What is required: Starting at the top of the entries, restate word for word each line up to and including the one with "[114,1095,148,1111] p_st ->".

- - -

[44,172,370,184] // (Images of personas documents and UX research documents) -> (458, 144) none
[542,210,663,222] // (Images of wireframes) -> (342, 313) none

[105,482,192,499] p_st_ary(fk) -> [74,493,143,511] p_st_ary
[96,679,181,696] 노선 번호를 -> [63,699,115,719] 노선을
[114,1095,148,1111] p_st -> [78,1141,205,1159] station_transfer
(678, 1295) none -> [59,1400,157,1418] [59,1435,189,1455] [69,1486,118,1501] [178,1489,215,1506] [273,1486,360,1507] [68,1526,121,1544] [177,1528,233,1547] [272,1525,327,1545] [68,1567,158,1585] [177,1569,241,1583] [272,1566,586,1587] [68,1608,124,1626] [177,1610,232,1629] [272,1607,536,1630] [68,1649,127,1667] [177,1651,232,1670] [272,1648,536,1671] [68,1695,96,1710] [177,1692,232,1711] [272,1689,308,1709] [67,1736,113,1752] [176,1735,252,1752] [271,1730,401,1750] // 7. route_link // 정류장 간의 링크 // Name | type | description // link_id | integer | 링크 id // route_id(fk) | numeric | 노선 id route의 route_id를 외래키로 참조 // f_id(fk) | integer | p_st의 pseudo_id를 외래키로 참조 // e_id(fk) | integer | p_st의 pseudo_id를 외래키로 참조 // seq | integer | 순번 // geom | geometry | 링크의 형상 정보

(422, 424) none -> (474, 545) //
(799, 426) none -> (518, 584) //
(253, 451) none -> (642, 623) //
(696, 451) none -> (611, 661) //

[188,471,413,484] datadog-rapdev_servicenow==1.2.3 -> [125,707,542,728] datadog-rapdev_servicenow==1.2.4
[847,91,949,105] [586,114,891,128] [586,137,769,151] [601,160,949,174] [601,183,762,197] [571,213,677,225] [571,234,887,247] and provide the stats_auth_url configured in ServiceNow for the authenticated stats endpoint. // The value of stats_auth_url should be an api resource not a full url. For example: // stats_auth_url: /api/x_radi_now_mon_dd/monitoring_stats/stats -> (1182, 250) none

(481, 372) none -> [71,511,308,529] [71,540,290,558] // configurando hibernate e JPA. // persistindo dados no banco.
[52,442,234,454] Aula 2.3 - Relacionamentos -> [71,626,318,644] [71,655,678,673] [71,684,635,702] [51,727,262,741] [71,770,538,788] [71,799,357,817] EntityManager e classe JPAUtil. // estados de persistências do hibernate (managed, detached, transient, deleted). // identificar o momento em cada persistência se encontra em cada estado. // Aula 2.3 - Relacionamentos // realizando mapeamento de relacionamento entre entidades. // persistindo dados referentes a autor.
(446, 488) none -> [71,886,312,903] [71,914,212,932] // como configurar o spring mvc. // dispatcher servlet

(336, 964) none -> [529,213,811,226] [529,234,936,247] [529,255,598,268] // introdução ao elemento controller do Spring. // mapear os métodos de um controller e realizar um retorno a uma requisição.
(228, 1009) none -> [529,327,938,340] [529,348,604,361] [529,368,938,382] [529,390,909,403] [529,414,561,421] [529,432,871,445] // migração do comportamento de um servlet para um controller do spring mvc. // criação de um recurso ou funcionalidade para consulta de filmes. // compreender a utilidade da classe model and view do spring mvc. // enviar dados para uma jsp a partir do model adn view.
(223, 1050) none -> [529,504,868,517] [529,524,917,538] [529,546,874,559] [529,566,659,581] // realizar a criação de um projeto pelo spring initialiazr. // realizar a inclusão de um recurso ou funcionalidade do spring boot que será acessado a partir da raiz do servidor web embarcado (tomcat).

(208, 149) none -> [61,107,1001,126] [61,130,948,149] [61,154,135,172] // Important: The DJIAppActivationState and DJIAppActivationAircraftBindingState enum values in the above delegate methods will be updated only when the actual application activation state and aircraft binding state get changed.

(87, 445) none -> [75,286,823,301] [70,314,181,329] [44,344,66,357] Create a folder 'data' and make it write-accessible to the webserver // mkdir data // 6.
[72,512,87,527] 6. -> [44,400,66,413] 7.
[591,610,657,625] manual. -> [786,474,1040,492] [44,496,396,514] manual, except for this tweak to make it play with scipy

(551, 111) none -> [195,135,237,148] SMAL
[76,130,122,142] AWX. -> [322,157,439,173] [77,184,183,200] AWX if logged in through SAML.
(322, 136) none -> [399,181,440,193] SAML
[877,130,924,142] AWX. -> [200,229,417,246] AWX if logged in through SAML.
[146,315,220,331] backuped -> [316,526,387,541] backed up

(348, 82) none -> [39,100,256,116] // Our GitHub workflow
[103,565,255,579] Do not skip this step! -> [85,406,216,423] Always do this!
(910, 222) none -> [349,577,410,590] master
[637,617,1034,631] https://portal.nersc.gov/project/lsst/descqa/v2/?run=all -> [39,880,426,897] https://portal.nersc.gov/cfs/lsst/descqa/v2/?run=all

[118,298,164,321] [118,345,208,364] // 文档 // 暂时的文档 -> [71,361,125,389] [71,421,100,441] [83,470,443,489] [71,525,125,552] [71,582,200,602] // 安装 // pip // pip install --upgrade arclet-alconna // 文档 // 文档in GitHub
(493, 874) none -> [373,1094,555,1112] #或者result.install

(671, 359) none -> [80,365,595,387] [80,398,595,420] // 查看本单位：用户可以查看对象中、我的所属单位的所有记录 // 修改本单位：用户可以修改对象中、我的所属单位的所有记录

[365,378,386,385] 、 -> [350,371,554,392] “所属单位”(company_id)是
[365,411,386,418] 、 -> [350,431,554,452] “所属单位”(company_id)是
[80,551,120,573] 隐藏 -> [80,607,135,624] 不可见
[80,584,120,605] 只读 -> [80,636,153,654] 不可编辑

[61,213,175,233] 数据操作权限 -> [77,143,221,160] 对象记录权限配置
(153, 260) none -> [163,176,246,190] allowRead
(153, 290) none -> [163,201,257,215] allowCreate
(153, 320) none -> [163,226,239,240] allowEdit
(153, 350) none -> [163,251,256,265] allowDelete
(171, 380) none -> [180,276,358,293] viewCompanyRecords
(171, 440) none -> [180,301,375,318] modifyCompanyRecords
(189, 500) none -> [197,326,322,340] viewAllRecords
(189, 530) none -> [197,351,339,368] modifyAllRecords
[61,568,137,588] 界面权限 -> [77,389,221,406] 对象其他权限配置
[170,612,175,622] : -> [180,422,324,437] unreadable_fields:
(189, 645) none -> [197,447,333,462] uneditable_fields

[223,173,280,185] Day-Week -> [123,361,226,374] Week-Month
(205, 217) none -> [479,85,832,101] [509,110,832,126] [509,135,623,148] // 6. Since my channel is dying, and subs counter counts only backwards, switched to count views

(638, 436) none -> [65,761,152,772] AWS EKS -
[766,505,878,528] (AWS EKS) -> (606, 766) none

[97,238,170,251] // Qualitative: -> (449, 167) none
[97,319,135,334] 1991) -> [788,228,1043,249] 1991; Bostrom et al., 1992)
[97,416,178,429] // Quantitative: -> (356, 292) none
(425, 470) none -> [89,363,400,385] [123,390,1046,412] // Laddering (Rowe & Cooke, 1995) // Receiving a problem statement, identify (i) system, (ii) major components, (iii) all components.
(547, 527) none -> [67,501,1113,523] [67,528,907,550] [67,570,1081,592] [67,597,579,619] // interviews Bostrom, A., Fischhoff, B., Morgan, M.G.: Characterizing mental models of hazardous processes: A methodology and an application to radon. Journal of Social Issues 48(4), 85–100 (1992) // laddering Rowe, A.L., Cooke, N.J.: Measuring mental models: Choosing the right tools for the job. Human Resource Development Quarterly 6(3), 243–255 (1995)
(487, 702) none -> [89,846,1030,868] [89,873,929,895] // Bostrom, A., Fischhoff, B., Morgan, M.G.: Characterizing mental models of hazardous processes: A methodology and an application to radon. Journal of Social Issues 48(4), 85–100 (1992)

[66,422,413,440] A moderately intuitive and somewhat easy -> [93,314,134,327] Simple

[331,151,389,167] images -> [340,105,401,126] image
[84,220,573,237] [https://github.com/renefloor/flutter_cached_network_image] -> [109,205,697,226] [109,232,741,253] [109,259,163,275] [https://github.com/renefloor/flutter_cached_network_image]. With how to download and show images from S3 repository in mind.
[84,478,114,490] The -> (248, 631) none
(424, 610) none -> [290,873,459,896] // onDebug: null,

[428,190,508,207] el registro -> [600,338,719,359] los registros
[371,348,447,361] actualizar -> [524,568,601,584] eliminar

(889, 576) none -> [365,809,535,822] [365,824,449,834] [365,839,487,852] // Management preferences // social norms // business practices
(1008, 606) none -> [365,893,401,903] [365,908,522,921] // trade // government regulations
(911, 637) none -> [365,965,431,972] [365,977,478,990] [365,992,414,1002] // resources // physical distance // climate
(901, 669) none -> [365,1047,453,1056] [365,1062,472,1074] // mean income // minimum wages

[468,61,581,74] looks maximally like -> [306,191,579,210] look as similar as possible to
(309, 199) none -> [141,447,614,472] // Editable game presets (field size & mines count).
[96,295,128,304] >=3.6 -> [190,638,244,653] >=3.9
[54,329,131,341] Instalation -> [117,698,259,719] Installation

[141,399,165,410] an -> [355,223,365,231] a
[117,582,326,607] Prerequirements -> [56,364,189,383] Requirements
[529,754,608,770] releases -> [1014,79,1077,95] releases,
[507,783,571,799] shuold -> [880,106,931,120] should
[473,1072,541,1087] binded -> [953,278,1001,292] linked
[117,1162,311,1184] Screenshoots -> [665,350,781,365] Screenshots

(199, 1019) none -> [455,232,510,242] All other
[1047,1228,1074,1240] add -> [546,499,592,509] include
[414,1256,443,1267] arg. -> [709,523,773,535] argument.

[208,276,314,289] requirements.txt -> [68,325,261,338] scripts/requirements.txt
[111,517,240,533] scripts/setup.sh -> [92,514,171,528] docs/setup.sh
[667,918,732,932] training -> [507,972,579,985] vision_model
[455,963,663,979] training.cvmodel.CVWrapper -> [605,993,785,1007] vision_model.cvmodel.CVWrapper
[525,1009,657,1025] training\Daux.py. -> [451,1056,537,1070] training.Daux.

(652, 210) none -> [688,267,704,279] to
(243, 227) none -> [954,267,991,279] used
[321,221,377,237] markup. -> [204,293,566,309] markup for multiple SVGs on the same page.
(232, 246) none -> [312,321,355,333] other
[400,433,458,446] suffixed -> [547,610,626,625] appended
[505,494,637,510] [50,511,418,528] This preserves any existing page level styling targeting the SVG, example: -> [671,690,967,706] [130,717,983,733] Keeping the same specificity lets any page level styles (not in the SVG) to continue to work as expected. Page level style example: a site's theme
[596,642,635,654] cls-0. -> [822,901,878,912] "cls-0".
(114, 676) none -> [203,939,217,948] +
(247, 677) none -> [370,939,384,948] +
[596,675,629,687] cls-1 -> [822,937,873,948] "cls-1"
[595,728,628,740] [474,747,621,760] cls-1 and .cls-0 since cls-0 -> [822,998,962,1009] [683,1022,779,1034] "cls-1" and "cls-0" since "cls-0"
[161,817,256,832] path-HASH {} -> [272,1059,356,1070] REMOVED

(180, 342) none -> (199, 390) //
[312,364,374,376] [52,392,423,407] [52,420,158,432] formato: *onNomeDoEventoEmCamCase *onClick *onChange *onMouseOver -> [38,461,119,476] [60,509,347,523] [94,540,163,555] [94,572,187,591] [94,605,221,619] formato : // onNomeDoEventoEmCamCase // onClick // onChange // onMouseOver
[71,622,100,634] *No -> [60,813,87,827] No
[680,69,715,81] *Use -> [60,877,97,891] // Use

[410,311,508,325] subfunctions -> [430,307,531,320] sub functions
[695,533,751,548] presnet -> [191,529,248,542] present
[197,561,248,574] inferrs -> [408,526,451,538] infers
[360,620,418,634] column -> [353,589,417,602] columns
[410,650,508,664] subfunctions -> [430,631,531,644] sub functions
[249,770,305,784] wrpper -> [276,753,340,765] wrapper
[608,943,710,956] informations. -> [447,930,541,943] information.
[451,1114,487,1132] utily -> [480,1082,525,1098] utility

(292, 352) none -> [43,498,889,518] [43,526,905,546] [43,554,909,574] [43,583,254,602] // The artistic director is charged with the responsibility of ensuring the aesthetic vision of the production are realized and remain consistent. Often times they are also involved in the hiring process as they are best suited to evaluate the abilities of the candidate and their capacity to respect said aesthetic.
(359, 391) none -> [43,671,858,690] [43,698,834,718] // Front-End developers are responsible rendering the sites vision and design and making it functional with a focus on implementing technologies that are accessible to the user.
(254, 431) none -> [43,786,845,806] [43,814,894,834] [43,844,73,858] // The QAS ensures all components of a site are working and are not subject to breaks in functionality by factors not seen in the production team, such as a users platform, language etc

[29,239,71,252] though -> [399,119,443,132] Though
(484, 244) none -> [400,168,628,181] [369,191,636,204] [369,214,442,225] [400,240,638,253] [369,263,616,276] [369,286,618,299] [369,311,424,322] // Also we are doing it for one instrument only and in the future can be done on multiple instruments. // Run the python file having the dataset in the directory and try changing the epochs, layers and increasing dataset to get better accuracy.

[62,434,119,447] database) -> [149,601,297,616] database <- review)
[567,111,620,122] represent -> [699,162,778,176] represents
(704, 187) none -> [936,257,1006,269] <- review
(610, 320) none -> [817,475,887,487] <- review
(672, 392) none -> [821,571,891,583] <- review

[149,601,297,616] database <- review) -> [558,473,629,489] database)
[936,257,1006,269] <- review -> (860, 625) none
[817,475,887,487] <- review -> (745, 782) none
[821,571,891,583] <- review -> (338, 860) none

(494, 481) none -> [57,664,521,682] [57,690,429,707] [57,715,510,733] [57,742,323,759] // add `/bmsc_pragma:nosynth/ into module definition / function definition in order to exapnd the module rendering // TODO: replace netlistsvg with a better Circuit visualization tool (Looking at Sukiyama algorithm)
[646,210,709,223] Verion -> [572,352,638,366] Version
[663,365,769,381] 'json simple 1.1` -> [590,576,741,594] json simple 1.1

- - -

Finished exercise:
[44,172,370,184] // (Images of personas documents and UX research documents) -> (458, 144) none
[542,210,663,222] // (Images of wireframes) -> (342, 313) none

[105,482,192,499] p_st_ary(fk) -> [74,493,143,511] p_st_ary
[96,679,181,696] 노선 번호를 -> [63,699,115,719] 노선을
[114,1095,148,1111] p_st -> [78,1141,205,1159] station_transfer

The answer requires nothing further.